Uma mulher trans, acamada e com sequelas graves de um AVC, foi violentada dentro da própria casa — não por um estranho, mas pelo irmão, a quem estava entregue para cuidados básicos. O caso, revelado pela Polícia Civil em Ananindeua, expõe uma combinação brutal de crimes: estupro de vulnerável, maus-tratos, violência doméstica, capacitismo e transfobia. Um retrato cruel de como a violência pode se esconder sob o teto da família.
A prisão revelou que a vítima é uma mulher trans, com mobilidade severamente reduzida após sofrer um Acidente Vascular Cerebral (AVC) e vivendo em condição de extrema dependência física e comunicacional.
Os crimes vieram à tona na quinta-feira, 15, graças à atitude decisiva de um familiar que, durante uma visita ao Pará, conseguiu se comunicar com a vítima por meio de gestos e escritos simples. Foi assim que o silêncio imposto pela violência começou a ser rompido.
O relato indicava medo, sofrimento e agressões recorrentes — sobretudo quando a vítima ficava sozinha com o irmão, responsável direto por parte dos cuidados pessoais.
Segundo o delegado Janilson Gomes, titular da Delegacia de Proteção à Pessoa com Deficiência, a mulher era assistida por uma cuidadora e pelo investigado. Em depoimento formal, a cuidadora confirmou ter presenciado agressões verbais constantes, inclusive com ofensas transfóbicas, além de situações caracterizadas como maus-tratos.
A polícia também teve acesso a vídeos em que a vítima, mesmo com limitações severas, expressa pavor de permanecer a sós com o irmão.
A prisão preventiva foi cumprida no âmbito da operação “Perfídia”, conduzida pela Delegacia de Proteção à Pessoa com Deficiência (DPPcD). O homem foi localizado, detido e encaminhado à unidade policial, onde permanece à disposição da Justiça.

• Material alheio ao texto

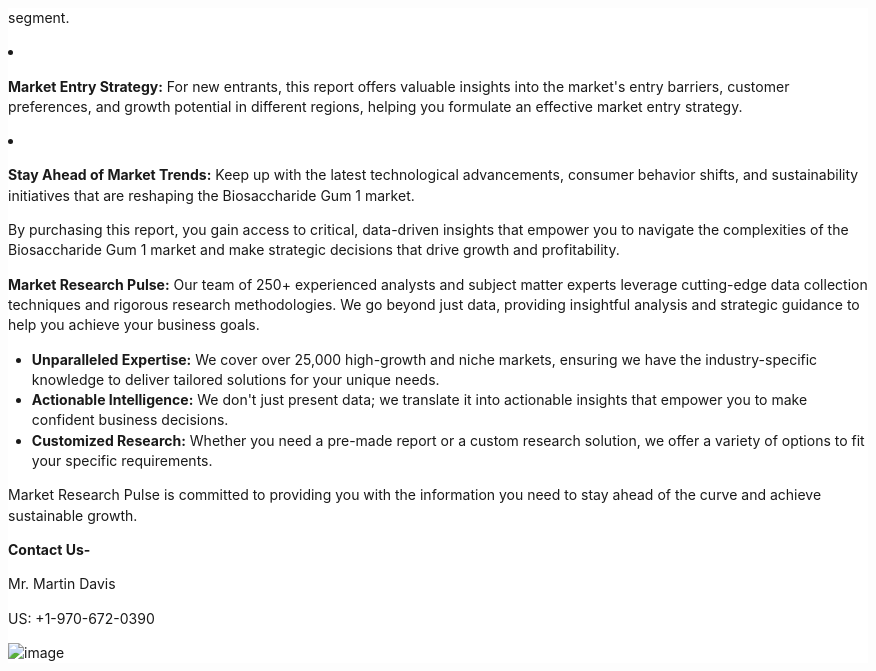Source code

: segment.</p></li><li><p><strong>Market Entry Strategy:</strong> For new entrants, this report offers valuable insights into the market's entry barriers, customer preferences, and growth potential in different regions, helping you formulate an effective market entry strategy.</p></li><li><p><strong>Stay Ahead of Market Trends:</strong> Keep up with the latest technological advancements, consumer behavior shifts, and sustainability initiatives that are reshaping the Biosaccharide Gum 1 market.</p></li></ol><p>By purchasing this report, you gain access to critical, data-driven insights that empower you to navigate the complexities of the Biosaccharide Gum 1 market and make strategic decisions that drive growth and profitability.</p><p><strong>Market Research Pulse:</strong>&nbsp;Our team of 250+ experienced analysts and subject matter experts leverage cutting-edge data collection techniques and rigorous research methodologies. We go beyond just data, providing insightful analysis and strategic guidance to help you achieve your business goals.</p><ul><li><strong>Unparalleled Expertise:</strong>&nbsp;We cover over 25,000 high-growth and niche markets, ensuring we have the industry-specific knowledge to deliver tailored solutions for your unique needs.</li><li><strong>Actionable Intelligence:</strong>&nbsp;We don't just present data; we translate it into actionable insights that empower you to make confident business decisions.</li><li><strong>Customized Research:</strong>&nbsp;Whether you need a pre-made report or a custom research solution, we offer a variety of options to fit your specific requirements.</li></ul><p>Market Research Pulse is committed to providing you with the information you need to stay ahead of the curve and achieve sustainable growth.</p><p><strong>Contact Us-</strong></p><p>Mr. Martin Davis</p><p>US: +1-970-672-0390</p>
![image](https://github.com/user-attachments/assets/b3ca1d7b-f11d-4bf9-b05c-e6bcdc1d1693)
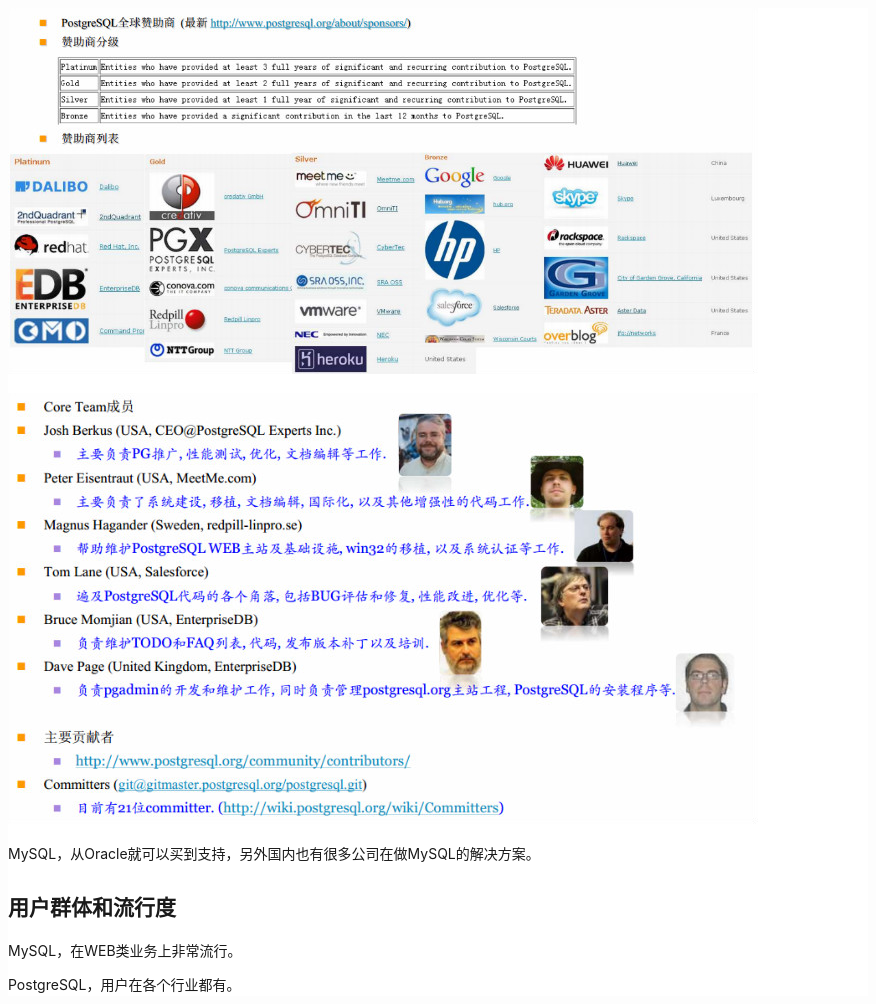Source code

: ![pic](20150723_01_pic_010.png)  
  
![pic](20150723_01_pic_011.png)  
  
MySQL，从Oracle就可以买到支持，另外国内也有很多公司在做MySQL的解决方案。  
  
## 用户群体和流行度 #  
MySQL，在WEB类业务上非常流行。  
  
PostgreSQL，用户在各个行业都有。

Após a denúncia, a vítima foi imediatamente retirada do ambiente familiar — medida essencial para interromper o ciclo de violência. Exames periciais confirmaram lesões corporais e indícios compatíveis com a prática de atos libidinosos.
Violência aos poucos, grande sofrimento
A violência contra pessoas com deficiência e contra pessoas trans raramente acontece de forma explosiva. Ela se instala aos poucos, em silêncio, alimentada pela dependência física, pelo isolamento e pela crença perversa de que a vítima “não consegue denunciar”.
Quando o agressor é um familiar, o crime ganha contornos ainda mais covardes: a confiança vira arma, o cuidado vira instrumento de dominação.
O Estado precisa agir — mas a sociedade também. Fingir que “assuntos de família” devem ser resolvidos dentro de casa é uma das maiores alianças históricas com a violência. Neste caso, se não fosse a escuta atenta de um parente e a atuação da polícia especializada, os abusos provavelmente continuariam invisíveis.
O que fazer e como denunciar
Se você suspeita ou tem conhecimento de violência contra pessoa com deficiência, pessoa trans, idoso ou qualquer vulnerável, denunciar é obrigação moral e legal. No Brasil, há vários caminhos:
Disque 100
Canal nacional de denúncias de violações de direitos humanos. Funciona 24 horas, inclusive de forma anônima.
Polícia Militar – 190
Em situações de emergência ou flagrante.
Delegacia de Polícia Civil
Procure, sempre que possível, delegacias especializadas:
Delegacia de Proteção à Pessoa com Deficiência
Delegacia Especializada no Atendimento à Mulher (DEAM)
Ministério Público do Estado
Pode ser acionado para garantir proteção imediata à vítima e responsabilização do agressor.
Conselhos de Direitos e Defensoria Pública
Oferecem apoio jurídico e podem intervir para afastamento do agressor e garantia de atendimento adequado à vítima.
Importante: você não precisa ter provas. Relatos, suspeitas fundamentadas e sinais de medo, isolamento ou sofrimento já são suficientes para acionar as autoridades.
Romper o silêncio salva vidas. Este caso mostra que até quem não fala pode denunciar — e que a omissão, muitas vezes, é a cúmplice mais eficiente da violência. Onde houver dependência, preconceito e poder concentrado, a vigilância da sociedade precisa ser redobrada.